The goal of a fair model would be one in which the metrics were similar for the different groupings of the data. Thus we find the difference between the maximum and minimum metrics for the groups. e.g. for the Recipient organisation grouping and F1 metric this would be

max('Golden triangle F1', 'Not golden triangle F1') - min('Golden triangle F1', 'Not golden triangle F1')
Model name Grouping f1 difference precision_score difference recall_score difference
Ensemble predictions - 2 models Recipient organisation 0.011 0.071 0.058
Region 0.020 0.081 0.135
Ensemble predictions - 3 models Recipient organisation 0.001 0.036 0.034
Region 0.022 0.048 0.002
bert_SVM_bert_201022 predictions Recipient organisation 0.038 0.067 0.003
Region 0.012 0.082 0.081
bert_SVM_scibert_201022 predictions Recipient organisation 0.021 0.023 0.019
Region 0.021 0.093 0.123

We can visualise the precision (lighter) and recall (darker) differences for each model and grouping (reds - recipient organisation, blues - region):

Selecting the best model

As mentioned earlier we want to pick a model with both the best test scores and the best fairness scores.

To find the best overall fairness score, we added the metric differences for each grouping, e.g. if the F1 difference for the recipient organisation grouping was 0.011 and for the region grouping it is 0.02, then we add these to get 0.031.

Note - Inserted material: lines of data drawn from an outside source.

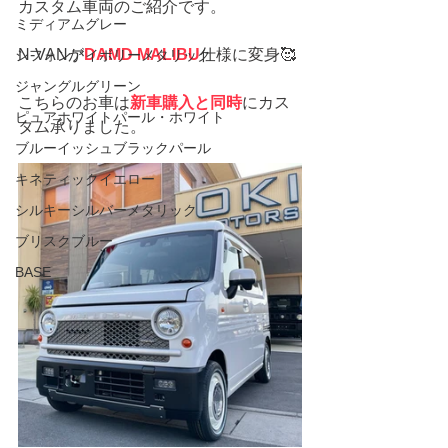
カスタム車両のご紹介です。
ミディアムグレー
N-VANが
DAMD MALIBU
仕様に変身🥰
シフォンアイボリーメタリック
ジャングルグリーン
こちらのお車は
新車購入と同時
にカス
ピュアホワイトパール・ホワイト
タム承りました。
ブルーイッシュブラックパール
キネティックイエロー
シルキーシルバーメタリック
ブリスクブルー
BASE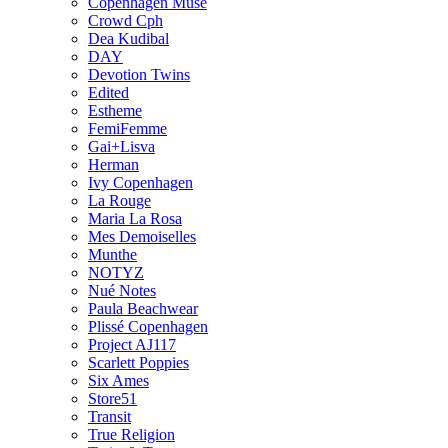
Copenhagen Muse
Crowd Cph
Dea Kudibal
DAY
Devotion Twins
Edited
Estheme
FemiFemme
Gai+Lisva
Herman
Ivy Copenhagen
La Rouge
Maria La Rosa
Mes Demoiselles
Munthe
NOTYZ
Nué Notes
Paula Beachwear
Plissé Copenhagen
Project AJ117
Scarlett Poppies
Six Ames
Store51
Transit
True Religion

The lowest scores for all three of the metrics are found in the 'Ensemble predictions - 3 models' model.

Model name f1 sum difference precision_score sum difference recall_score sum difference
Ensemble predictions - 3 models 0.024 0.083 0.035
Ensemble predictions - 2 models 0.031 0.152 0.194
bert_SVM_scibert_201022 predictions 0.042 0.116 0.142
bert_SVM_bert_201022 predictions 0.050 0.150 0.084

And a recap of the test results shows this model also gives relatively high across all metrics:

Model name f1 precision_score recall_score
Ensemble predictions - 2 models 0.885 0.862 0.909
Ensemble predictions - 3 models 0.873 0.873 0.873
bert_SVM_scibert_201022 predictions 0.879 0.904 0.855
bert_SVM_bert_201022 predictions 0.881 0.825 0.945

Thus we select this as our best model.

Fairness results of best model

And a recap of all the fairness results for this model:

Grouping Group Sample size accuracy f1 precision_score recall_score
Recipient organisation Golden triangle 41 0.872 0.850 0.895
Recipient organisation Not golden triangle 66 0.873 0.886 0.861
Region grouped Greater London 30 0.867 0.867 0.867
Region grouped International 10 0.750 0.600 1.000
Region grouped UK, not greater London 67 0.889 0.914 0.865

Conclusion:

  • We pick our best model as the ensemble model which looks for agreement in 3 out of 4 models.
  • This model performs equally well on the F1, precision and recall metrics for the test data - all 0.87.
  • This model is less precise (0.85 vs 0.89) but has a higher recall (0.90 vs 0.86) for golden triangle universities, overall the F1 scores are the same (0.87).
  • This model performs better for UK outside of Greater London in comparison to Great London regions (0.89 vs 0.87 F1, 0.91 vs 0.87 precision, similar recall).
  • This model performs badly on International regions as compared to Great London or elsewhere in the UK. The precision is 0.6 and the recall is 1 for International regions.